In the Trenches: The Trooper

Rick Williams owns Rick’s Sign Company, a commercial sign shop in Longview, Texas. He has been in the sign industry since 1973 and has been a contributing editor to Sign Business since 1986. Contact Rick via e-mail at

As a young boy, greatly because of the influence of the little boy that is now the CEO and owner of the company that publishes this magazine, I worked every summer and at other times as well. Bob set that example, having come from such a large family, that very early on he realized that if he wanted anything extra he would have to earn the money to pay for it himself.

Several summers we were part of a small sales crew that was taken all over Northeast Texas selling subscriptions to the Longview Morning Journal, which was based in downtown Longview, our home town. One summer, when we were about 14 years old, the driver and supervisor assigned to us was Mr. Bailey, an elderly man from Gilmer, Texas, who managed to cram his portly self and four or five teenage boys into his little four-door Simca, a French made import about the size of a VW bug.

Each day, we left the newspaper office with more than 100 copies of that day’s Journal, and gave them away to our victims, offering a free month of morning papers if they would subscribe for six months or a year. But, some days we could not call on enough housewives and retirees who would answer our knock at their door, and we’d have multiple papers left over. These we rolled up and threw out as gifts to the locals from the captives in the unairconditioned import full of sweaty teenage boys.

Once we left the city limits of whatever town we had worked in, the paper throwing evolved into a game of seeing who had the best aim and could hit a speed limit sign, or any other sign while moving along those rural Texas highways. And it was a great game of fun and skill, and hilarity was enjoyed by all until the day, coming back from Carthage, Texas, Officer Wisenhunt, a Panola County state trooper, flipped on his lights and siren and pulled over Mr. Bailey and his motley crew.

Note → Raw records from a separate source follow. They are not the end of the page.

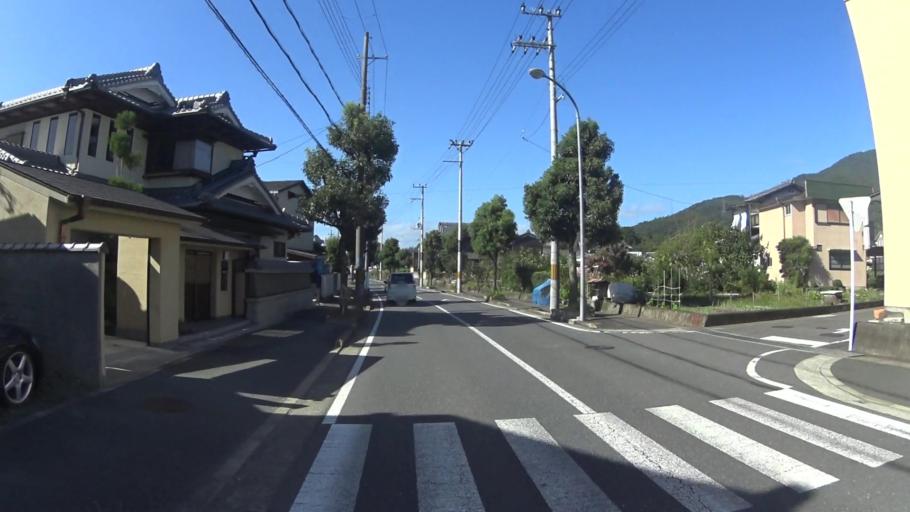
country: JP
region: Kyoto
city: Kameoka
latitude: 35.0257
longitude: 135.5875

The state Trooper walked up the passenger side of the car first and demanded an explanation as to why we were littering his highway. We responded as politely and respectfully as we could, in repentant voices, accurately claiming to have not thought of the seriousness of our actions. He received woeful apologies from two or three of us, especially Ricky Webb, a future Baptist minister who had not yet seen the light, but spoke well and knew something about repentance already.

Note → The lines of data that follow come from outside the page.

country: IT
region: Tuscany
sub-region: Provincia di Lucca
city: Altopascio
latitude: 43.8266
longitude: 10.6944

Officer Wisenhunt said little, then told Mr. Bailey to get out of the car and come back to see him in his vehicle. We knew we were in trouble, and while they talked we were devising ways we could raise the money to pay for Mr. Bailey’s ticket.

When Mr. Bailey got back in the car, without a word he cranked up and started driving in silence. After several miles he spoke and said, “Boys, you know what you were doing, and I let you do, was wrong, dead wrong, and we are never going do it again. But mostly due to the respect you showed, your politeness and good manners, this time we were only issued a warning.”

“And in fact,” Mr. Bailey continued, “I believe officer Wisenhunt was a bit impressed with you all, because he told me he’d been following us at a distance for four or five miles, and as far as he knew… you boys hadn’t missed a single sign!”

Well, that was a long time ago, but besides the reminder that littering is a crime, the take away from that experience was that politeness and good manners makes any human situation, even a troubled one, go a lot smoother and probably have a much better outcome.

This is especially true in business, as an employer (as many of you are), or fellow worker at any enterprise, the courtesy shown to each other in the work place sets a tone for each and every workday and makes a huge difference in our ability to enjoy our work and be able to function as a team. And if the business is a family affair, triple what I just said.

Though we fail at times, I really do make a diligent effort to set the best example I can and try hard to encourage my team leaders and team workers, especially those of my family, to treat everyone with respect always, with politeness and courtesy always, even those they grew up with from day one. This, perhaps above anything else, helps us enjoy what we do, allows us to be professional and productive at it, and have a great month, every month.

This is my constant wish for my crew, and for all my readers out there.